In seinem Programm „Es geht weiter“ ist der bayerische Schauspieler und Kabarettist Bruno Jonas im Volkshaus Büttelborn erneut in die Rolle seines Alter Egos Unwirsch geschlüpft.
Dafür wurde die Bühne zum Talkstudio umfunktioniert. Hinter einer Schattenwand soll Unwirsch alles zum Thema Korruption auspacken. Und dabei hat er eine steile These: „Korruption ist ein gottgegebenes Verhalten, damit die Menschen miteinander auskommen.“ Das beste Beispiel sei doch das Alte Testament. Mit den Opfergaben wollten die Menschen Gottes Wohlgefallen erzielen.
Und auch Gier sei eine evolutionäre Notwendigkeit. „Haben Sie schon einmal einen Säugling an der Mutterbrust saugen gesehen“, fragt Unwirsch herausfordernd. Kaum etwas zeige besser, dass man ohne Gier gar nicht überleben könne.

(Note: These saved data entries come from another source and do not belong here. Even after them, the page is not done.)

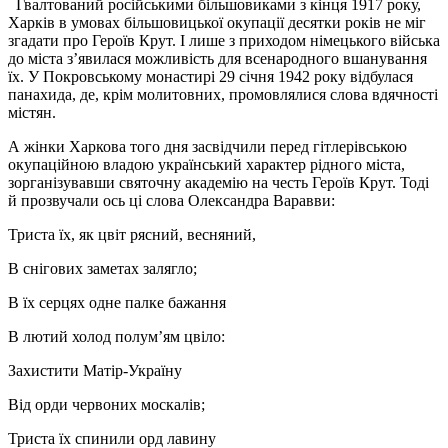
Гвалтований російськими більшовиками з кінця 1917 року,
Харків в умовах більшовицької окупації десятки років не міг
згадати про Героїв Крут. І лише з приходом німецького війська
до міста з’явилася можливість для всенародного вшанування
їх. У Покровському монастирі 29 січня 1942 року відбулася
панахида, де, крім молитовних, промовлялися слова вдячності
містян.
А жінки Харкова того дня засвідчили перед гітлерівською
окупаційною владою український характер рідного міста,
зорганізувавши святочну академію на честь Героїв Крут. Тоді
й прозвучали ось ці слова Олександра Варавви:
Триста їх, як цвіт рясний, весняний,
В снігових заметах залягло;
В їх серцях одне палке бажання
В лютий холод полум’ям цвіло:
Захистити Матір-Україну
Від орди червоних москалів;
Триста їх спинили орд лавину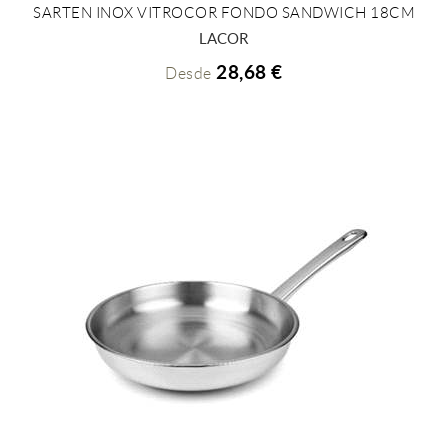
SARTEN INOX VITROCOR FONDO SANDWICH 18CM
+ INFO
LACOR
28,68 €
Desde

Rücksicht auf andere lasse sich dabei natürlich nicht immer nehmen. Oder sollte man nach Schlecker etwa bald auch noch Opel retten? „Ein Auto kaufe ich, um zu wissen, wer ich bin“, so Unwirsch, „aber bei einem Astra muss ich wissen, wo ich ihn hinstelle, damit ihn keiner sieht.“ Buhrufe und der empörte Zwischenruf „Opel ist hier“ tönen aus dem Publikum. Dass Unwirsch barsch antwortet, die Geografie sei ihm „scheißegal“, wird ihm nach einem direkt im Anschluss folgenden hessischen „läscherlisch“ von den Besuchern schnell verziehen.

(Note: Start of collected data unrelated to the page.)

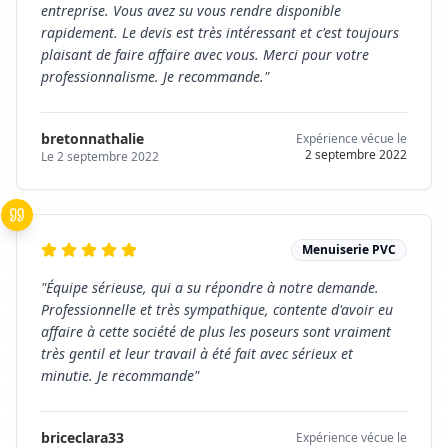
entreprise. Vous avez su vous rendre disponible
rapidement. Le devis est très intéressant et c'est toujours
plaisant de faire affaire avec vous. Merci pour votre
professionnalisme. Je recommande.
"
bretonnathalie
Expérience vécue le
2 septembre 2022
Le
2 septembre 2022
Menuiserie PVC
"
Équipe sérieuse, qui a su répondre à notre demande.
Professionnelle et très sympathique, contente d'avoir eu
affaire à cette société de plus les poseurs sont vraiment
très gentil et leur travail à été fait avec sérieux et
minutie. Je recommande
"
briceclara33
Expérience vécue le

Und auch sonst gelingt es Jonas als Unwirsch spielend, die rund 500 Zuschauer im Volkshaus um den Finger zu wickeln. Er weiß nicht nur die Vorzüge der hessischen Sprache mit ihrer wohlklingenden Betonung der ersten Silbe zu schätzen, sondern huldigt auch offen der Grie Soß.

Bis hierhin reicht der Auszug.